We believe, in the exercise of discretion, that the [respondents] are entitled to an award of damages in the amount of P118,000 computed in the following manner: P1,500.00 (50 cavans multiplied by two [the number of harvests in a year] multiplied by P15.00) multiplied by 27 years (1943 to 1970) and P2,700.00 (50 cavans multiplied by two [the number of harvests in a year] multiplied by P25.00) multiplied by 31 years (1971-2001).

WHEREFORE, the appeal is partly granted in that the Order, dated November 13, 1995, of the Regional Trial Court of Legazpi City, Branch II, in two consolidated cases, docketed as Civil Case Nos. 74 and 155, is affirmed with the modification that paragraph 1 is deleted and replaced with the following:

"1. Appellants [respondents] are hereby DECLARED entitled to the ownership of the property covered by Tax

Declaration No. 5299. The appellees [petitioners] and all persons claiming under them are hereby ORDERED to vacate this tract of land immediately and to turn over the possession of such land together with all improvements thereon to appellants. Appellees [petitioners] are further directed to pay to appellants [respondents] the amount of one hundred and eighteen thousand pesos (P118,000.00), by way of actual and compensatory damages, with legal interest thereon from the date of finality of this decision until actual payment thereof." 14

Petitioners' motion for reconsideration was denied in a resolution dated October 1, 2002.15 Hence, this petition.

Petitioners no longer dispute respondents' ownership of the property covered by TD 5299. They insist, however, that they cannot be held liable to respondents for the harvest because (1) they never took possession of the property declared in TD 5299 and (2) the evidence the CA relied on to determine the amount of damages, proceeding as it did from one of the plaintiffs, was self-serving and therefore could not have been a proper basis for such an award.

· · ·

* Questions to answer *
- 1) In the court decision excerpt, on what date was the petitioners' motion for reconsideration denied?
- 2) Retype the court decision excerpt from "We believe, in" up to and including "31 years (1971-2001).".

* Dataset section *
· · ·

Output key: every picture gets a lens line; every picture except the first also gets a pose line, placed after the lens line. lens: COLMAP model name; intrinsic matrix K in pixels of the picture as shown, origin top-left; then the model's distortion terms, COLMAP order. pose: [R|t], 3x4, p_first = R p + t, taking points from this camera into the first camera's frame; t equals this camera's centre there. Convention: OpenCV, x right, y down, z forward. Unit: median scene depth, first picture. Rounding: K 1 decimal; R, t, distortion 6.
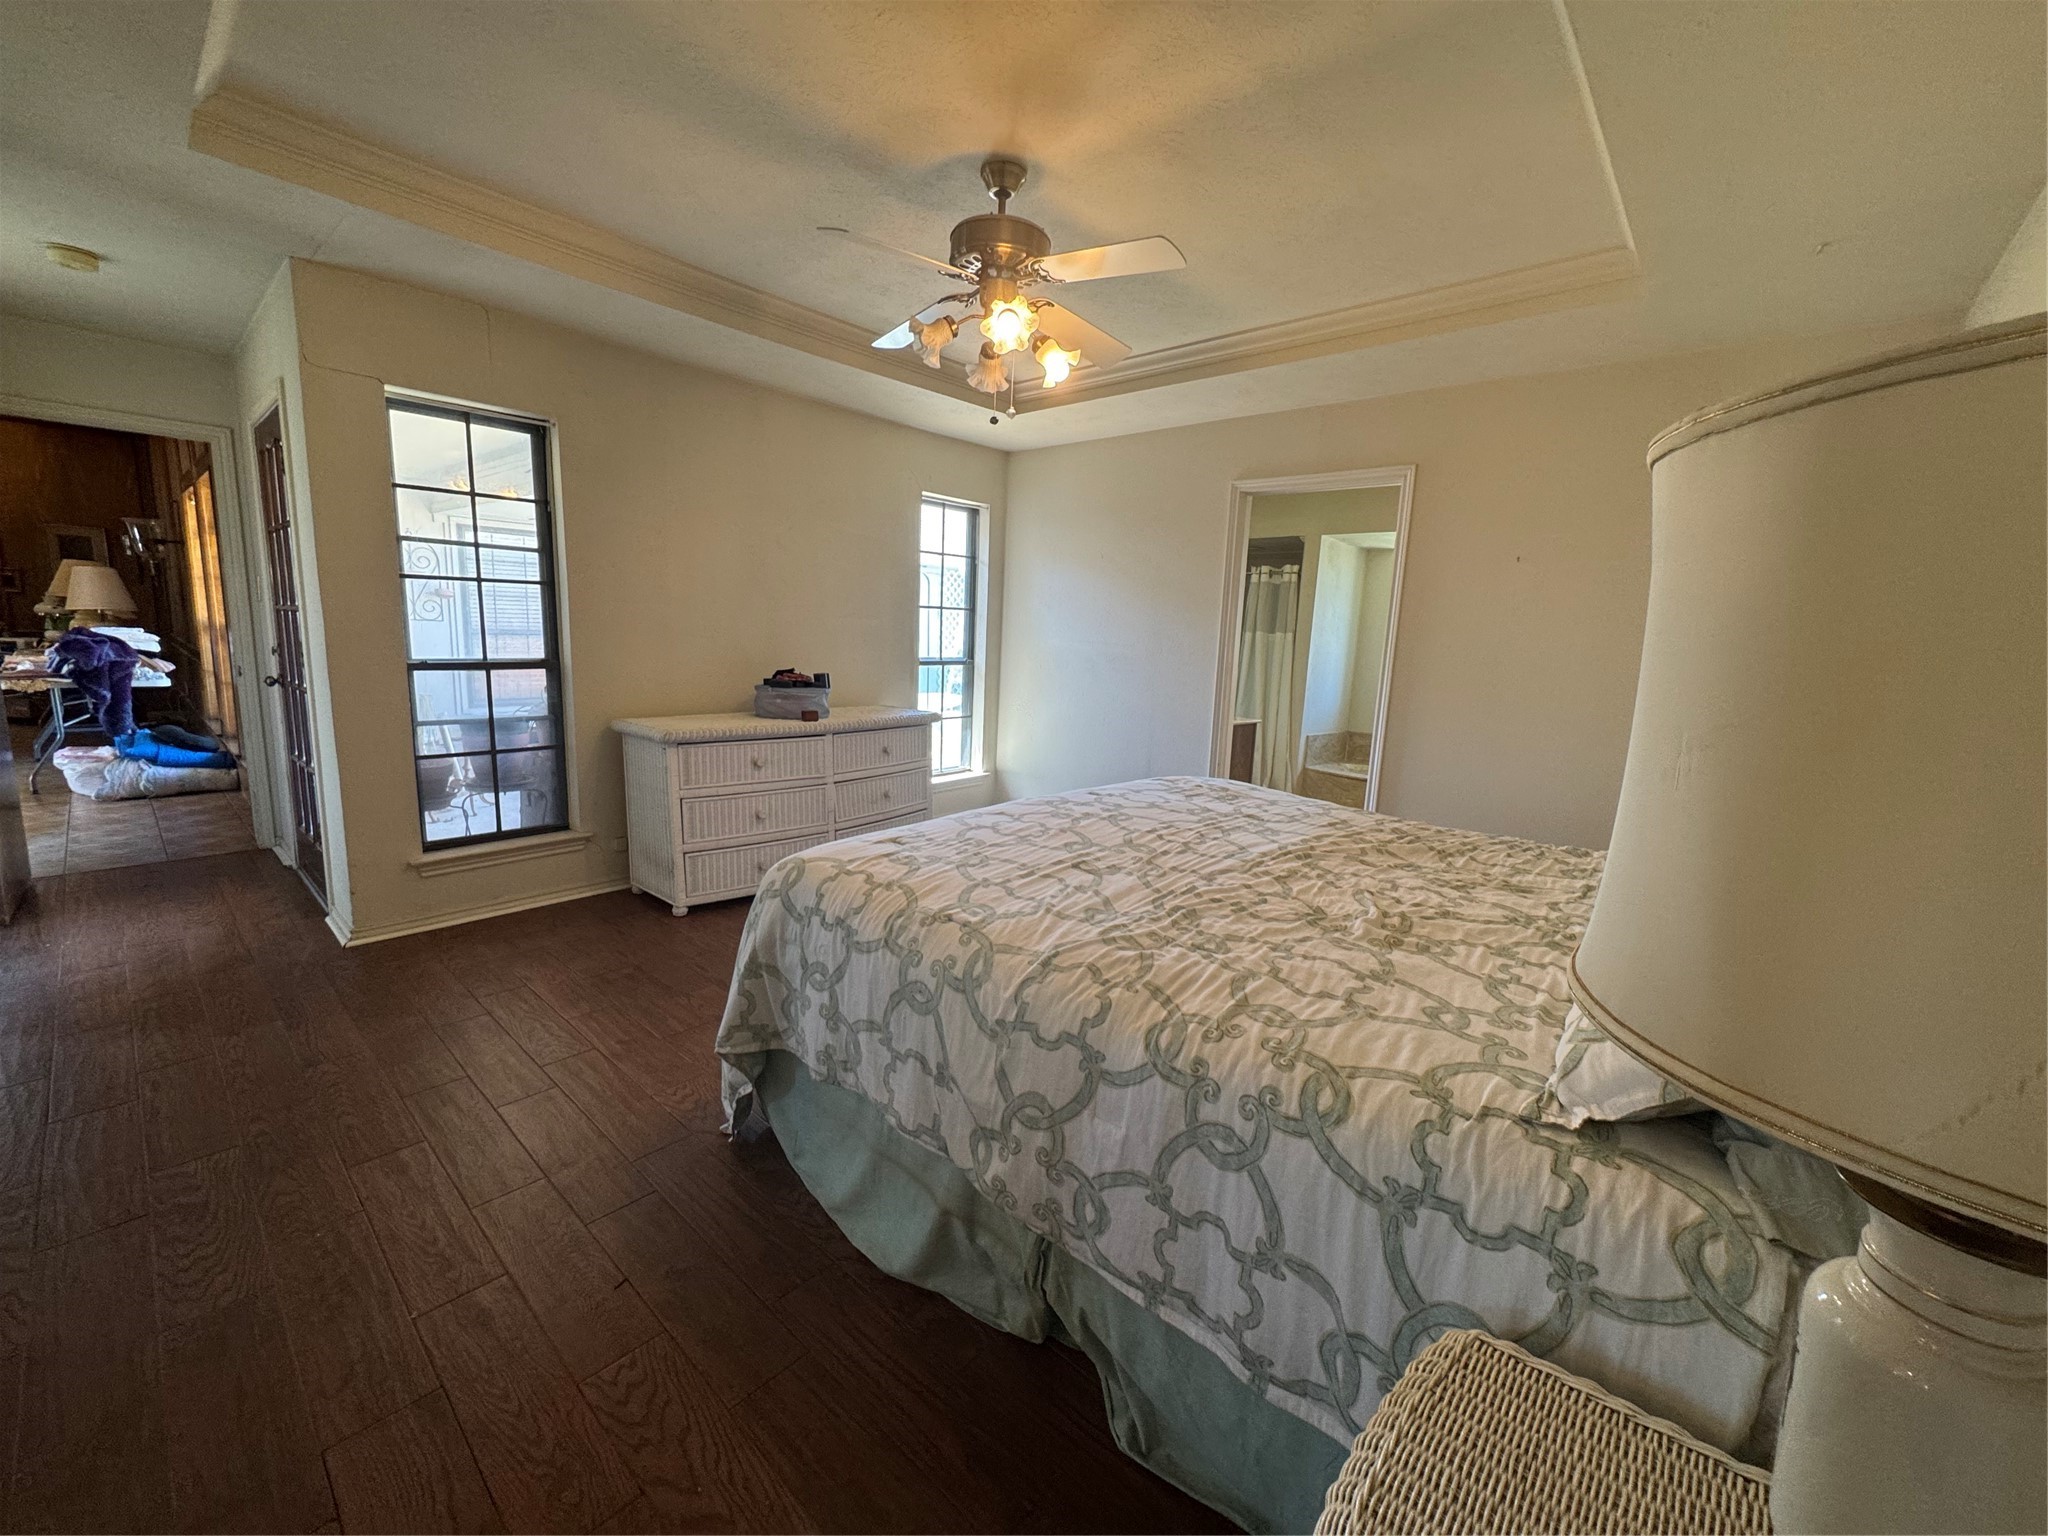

· · ·

* Responses to the exercise *
- 1) October 1, 2002

- 2)
We believe, in the exercise of discretion, that the [respondents] are entitled to an award of damages in the amount of P118,000 computed in the following manner: P1,500.00 (50 cavans multiplied by two [the number of harvests in a year] multiplied by P15.00) multiplied by 27 years (1943 to 1970) and P2,700.00 (50 cavans multiplied by two [the number of harvests in a year] multiplied by P25.00) multiplied by 31 years (1971-2001).